__Provided material__.
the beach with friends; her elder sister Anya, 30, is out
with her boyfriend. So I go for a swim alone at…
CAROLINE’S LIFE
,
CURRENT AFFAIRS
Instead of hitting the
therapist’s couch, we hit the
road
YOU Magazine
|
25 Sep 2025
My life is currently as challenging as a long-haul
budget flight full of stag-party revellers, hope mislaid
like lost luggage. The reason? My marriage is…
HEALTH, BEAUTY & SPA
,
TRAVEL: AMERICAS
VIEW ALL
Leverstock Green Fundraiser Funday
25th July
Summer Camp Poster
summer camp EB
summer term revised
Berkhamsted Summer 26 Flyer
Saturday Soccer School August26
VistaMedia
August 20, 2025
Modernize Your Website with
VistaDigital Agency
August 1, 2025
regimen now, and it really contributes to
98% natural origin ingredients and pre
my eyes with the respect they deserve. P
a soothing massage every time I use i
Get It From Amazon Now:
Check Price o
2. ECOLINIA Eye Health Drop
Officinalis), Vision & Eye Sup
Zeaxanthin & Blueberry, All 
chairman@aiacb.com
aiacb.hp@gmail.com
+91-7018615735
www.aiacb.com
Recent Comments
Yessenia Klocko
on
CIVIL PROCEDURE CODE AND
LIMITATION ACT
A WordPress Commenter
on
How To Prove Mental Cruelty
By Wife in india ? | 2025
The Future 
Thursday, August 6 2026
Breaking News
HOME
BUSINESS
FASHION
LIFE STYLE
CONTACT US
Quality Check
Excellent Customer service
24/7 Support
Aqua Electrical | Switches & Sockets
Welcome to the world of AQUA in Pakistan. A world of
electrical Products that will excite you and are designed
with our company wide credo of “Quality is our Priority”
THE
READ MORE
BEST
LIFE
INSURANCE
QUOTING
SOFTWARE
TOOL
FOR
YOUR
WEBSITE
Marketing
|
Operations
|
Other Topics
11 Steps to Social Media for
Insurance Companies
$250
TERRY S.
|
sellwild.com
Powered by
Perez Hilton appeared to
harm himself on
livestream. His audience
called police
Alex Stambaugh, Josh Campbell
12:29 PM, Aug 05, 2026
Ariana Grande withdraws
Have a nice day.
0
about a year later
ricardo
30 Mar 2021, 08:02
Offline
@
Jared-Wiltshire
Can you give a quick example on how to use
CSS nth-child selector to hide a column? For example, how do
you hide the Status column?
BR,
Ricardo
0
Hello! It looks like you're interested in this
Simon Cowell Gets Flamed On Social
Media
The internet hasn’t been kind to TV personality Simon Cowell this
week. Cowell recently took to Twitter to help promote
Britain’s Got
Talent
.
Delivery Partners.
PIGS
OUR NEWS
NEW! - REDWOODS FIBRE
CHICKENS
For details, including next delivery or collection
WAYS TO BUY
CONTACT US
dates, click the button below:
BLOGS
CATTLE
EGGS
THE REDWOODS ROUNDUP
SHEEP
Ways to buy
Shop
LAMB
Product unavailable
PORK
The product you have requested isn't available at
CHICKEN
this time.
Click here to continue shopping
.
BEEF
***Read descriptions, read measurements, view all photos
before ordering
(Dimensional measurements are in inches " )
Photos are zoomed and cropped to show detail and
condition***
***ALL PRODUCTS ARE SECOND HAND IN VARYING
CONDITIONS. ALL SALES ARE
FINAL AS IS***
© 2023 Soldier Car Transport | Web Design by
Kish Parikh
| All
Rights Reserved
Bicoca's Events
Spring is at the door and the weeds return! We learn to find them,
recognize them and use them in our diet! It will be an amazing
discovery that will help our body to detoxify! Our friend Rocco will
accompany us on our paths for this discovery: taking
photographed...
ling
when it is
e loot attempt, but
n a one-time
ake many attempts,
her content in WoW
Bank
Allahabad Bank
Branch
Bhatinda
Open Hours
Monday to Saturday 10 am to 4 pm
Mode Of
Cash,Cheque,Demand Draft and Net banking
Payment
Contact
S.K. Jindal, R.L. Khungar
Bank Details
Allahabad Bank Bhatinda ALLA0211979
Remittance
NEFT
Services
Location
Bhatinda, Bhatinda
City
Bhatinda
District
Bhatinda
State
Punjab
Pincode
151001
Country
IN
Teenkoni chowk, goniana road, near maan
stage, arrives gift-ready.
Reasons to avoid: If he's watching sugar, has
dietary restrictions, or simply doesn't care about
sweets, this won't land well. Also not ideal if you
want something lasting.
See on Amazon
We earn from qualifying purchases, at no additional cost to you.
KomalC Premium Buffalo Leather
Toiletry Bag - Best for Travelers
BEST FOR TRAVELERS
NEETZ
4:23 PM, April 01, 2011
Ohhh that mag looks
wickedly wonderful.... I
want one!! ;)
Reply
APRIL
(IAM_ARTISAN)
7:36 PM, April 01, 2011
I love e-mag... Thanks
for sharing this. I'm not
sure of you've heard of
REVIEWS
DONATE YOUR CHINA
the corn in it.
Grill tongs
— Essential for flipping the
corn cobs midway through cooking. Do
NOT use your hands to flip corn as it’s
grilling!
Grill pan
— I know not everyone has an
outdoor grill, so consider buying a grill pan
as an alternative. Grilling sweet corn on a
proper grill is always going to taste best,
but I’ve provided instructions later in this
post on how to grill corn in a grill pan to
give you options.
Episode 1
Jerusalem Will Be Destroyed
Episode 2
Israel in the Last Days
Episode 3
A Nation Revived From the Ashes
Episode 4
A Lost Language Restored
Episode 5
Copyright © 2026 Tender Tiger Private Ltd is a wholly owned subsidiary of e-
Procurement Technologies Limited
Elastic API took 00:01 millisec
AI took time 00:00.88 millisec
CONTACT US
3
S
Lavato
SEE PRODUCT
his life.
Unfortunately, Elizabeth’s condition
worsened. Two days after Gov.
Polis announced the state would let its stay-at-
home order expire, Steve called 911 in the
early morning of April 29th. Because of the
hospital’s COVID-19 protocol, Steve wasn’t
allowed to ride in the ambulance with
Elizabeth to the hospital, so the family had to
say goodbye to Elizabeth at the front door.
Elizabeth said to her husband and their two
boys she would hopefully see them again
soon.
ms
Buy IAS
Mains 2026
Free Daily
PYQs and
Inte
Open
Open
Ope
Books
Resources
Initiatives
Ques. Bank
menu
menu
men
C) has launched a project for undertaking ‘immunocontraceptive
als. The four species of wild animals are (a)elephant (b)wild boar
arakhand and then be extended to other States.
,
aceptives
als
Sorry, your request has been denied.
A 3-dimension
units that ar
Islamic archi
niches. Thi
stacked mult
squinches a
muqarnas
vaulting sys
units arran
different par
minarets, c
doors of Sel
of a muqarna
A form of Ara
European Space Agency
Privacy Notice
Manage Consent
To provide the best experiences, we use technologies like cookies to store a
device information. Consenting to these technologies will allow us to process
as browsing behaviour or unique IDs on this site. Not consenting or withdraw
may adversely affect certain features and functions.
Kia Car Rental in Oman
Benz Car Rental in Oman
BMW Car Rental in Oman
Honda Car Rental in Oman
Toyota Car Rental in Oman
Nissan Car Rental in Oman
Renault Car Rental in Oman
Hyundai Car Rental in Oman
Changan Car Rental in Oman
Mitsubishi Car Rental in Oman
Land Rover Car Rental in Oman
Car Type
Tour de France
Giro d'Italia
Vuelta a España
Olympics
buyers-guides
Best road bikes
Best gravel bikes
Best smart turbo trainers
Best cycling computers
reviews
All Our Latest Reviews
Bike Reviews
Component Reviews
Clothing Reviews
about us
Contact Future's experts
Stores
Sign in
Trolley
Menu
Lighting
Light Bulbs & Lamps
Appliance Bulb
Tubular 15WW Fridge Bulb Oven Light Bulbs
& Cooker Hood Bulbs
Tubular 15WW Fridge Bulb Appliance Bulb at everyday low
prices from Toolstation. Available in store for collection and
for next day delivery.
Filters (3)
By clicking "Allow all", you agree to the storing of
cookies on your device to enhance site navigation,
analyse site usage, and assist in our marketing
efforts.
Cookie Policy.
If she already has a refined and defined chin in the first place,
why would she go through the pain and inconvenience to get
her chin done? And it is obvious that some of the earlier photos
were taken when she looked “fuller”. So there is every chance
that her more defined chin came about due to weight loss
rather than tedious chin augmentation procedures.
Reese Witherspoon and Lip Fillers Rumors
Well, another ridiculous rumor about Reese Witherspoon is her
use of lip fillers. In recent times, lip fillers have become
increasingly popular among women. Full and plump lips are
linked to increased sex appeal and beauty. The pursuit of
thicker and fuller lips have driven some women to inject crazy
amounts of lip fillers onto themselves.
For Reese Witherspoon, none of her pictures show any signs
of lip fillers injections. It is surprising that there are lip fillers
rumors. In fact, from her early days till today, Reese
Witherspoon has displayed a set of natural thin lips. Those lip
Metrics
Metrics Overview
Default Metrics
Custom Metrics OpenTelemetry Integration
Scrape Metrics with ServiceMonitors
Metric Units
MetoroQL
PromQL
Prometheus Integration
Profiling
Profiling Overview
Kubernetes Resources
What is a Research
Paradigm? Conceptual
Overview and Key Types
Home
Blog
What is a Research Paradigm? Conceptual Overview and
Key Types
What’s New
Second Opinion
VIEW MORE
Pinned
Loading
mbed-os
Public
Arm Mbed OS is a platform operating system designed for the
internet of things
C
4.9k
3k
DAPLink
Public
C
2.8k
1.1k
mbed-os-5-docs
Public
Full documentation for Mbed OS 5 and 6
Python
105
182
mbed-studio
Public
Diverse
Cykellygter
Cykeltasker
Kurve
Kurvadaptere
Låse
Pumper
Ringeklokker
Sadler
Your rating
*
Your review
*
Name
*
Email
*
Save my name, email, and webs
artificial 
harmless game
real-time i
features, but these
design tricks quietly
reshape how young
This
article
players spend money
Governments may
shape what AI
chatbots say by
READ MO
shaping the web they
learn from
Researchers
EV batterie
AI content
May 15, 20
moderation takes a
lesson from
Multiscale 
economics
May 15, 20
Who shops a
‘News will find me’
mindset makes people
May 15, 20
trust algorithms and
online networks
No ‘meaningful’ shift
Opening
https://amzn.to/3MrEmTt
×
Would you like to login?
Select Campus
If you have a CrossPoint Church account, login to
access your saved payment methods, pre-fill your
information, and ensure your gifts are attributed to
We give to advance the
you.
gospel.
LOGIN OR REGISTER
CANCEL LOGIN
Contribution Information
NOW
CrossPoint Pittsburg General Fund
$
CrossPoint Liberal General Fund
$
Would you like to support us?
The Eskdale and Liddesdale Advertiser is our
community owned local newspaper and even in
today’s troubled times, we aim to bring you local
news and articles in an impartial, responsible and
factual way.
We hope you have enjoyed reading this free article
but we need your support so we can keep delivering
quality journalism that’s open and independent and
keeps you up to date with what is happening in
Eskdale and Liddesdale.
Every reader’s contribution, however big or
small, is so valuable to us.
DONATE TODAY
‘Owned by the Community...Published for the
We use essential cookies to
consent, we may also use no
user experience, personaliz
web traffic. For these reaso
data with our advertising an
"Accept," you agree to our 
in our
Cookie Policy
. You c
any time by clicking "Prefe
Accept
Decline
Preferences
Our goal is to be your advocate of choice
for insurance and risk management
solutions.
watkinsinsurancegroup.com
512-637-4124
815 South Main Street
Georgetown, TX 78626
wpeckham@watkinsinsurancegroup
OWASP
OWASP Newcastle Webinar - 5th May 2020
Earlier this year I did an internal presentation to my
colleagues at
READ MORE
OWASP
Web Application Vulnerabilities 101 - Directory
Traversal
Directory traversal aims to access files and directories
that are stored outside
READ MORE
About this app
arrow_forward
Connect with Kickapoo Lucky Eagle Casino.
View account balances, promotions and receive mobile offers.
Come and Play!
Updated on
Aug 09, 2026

__Exercise details__. State how many lines of the entries include the string "Reese", with nothing besides the number.

__Solution to this task__. 4